YOUTH smoking has fallen three times faster since the emergence of vaping, a new study has confirmed.
The long-term decline in youth and young adults having a deadly cigarette habit has accelerated in the US since e-cigarettes became popular in 2014, according to research published in the Tobacco Control journal.
Entitled "Examining the relationship of vaping to smoking initiation among US youth and young adults: a reality check", the study was led by public health experts Professors David Levy, Ken Warner and Australian Ron Borland.
The research, which used publicly available data to study the trends, revealed: "There was a substantial increase in youth vaping prevalence beginning in about 2014. Time trend analyses showed that the decline in past 30-day smoking prevalence accelerated by two to four times after 2014.
"Indicators of more established smoking rates, including the proportion of daily smokers among past 30-day smokers, also decreased more rapidly as vaping became more prevalent."
Smoking among young people in the UK has also followed a similar trend with the Office of National Statistics reporting the number of smokers aged 18 to 24 has dramatically fallen in the same time frame.
It also revealed the most common reason people gave for vaping was as an aid to stop smoking, with almost half (48.8%) of vapers saying that's why they used e- cigarettes. The fact that they are less harmful than cigarettes, backed up by a Public Health England report this year that e-cigarettes are 95 per cent safer than tobacco smoking, was the second most common reason for vaping at 29.2%.
As well as helping to slash smoking rates, vaping has also been found to prevent smokers from having a long-term relapse "even if they try a cigarette in a momentary setback.
The findings, funded by Cancer Research UK and published in the medical journal Drug and Alcohol Review, show vaping actively encourages not just smoking cessation, but long-term relapse prevention.
Lead researcher Dr Caitlin Notley from University of East Anglia's Norwich Medical School, who conducted the research, said:
"E-cigarettes are the most popular aid to quitting smoking in the UK. Our previous research has shown that e-cigarettes are really important for helping people stay smoke free - by substituting the physical, psychological and social aspects of smoking.
"We wanted to know what happens when people who have switched to vaping, lapse back into smoking.
"It's really important to understand this so that we can develop advice, guidance and support to help people stay smoke free long term - particularly as relapsing back to smoking cigarettes is so harmful."
Dr Notley added: "In the past - a brief smoking lapse would almost always lead to a full relapse, and people would usually feel like a failure for slipping up.
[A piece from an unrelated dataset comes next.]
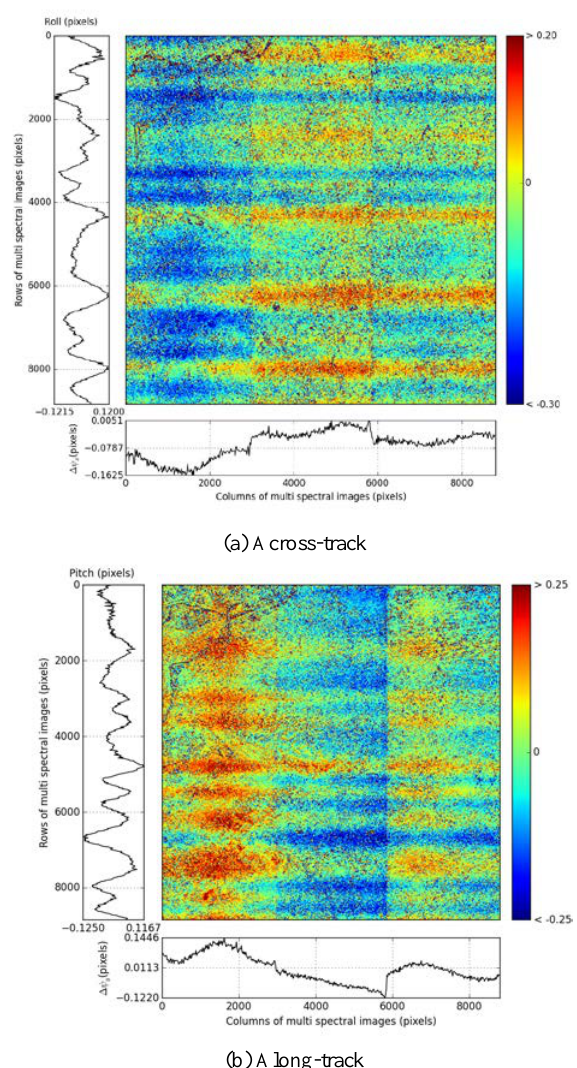
Figure 5 The band-to-band misregistration of Dengfeng dataset with cubic spline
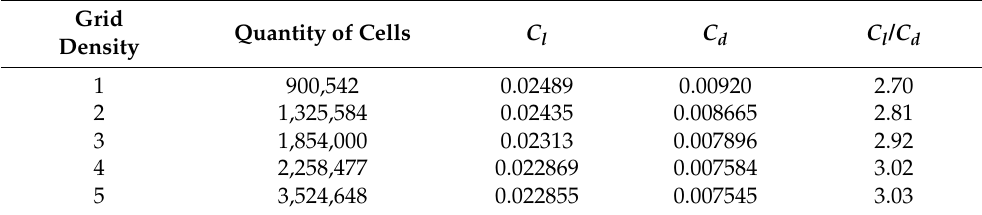
Table 7. Grid sensitivity results.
But this was before people started switching to vaping.
"The difference is that, for some vapers, the odd cigarette was thought of as being 'allowed'. For others, an unintentional cigarette made them even more determined to maintain abstinence in future.
"Either way, it didn't necessarily lead to a full relapse back into smoking.
"Because vaping is a more pleasurable alternative, our research found that a full relapse into smoking isn't inevitable when people find themselves having the odd cigarette."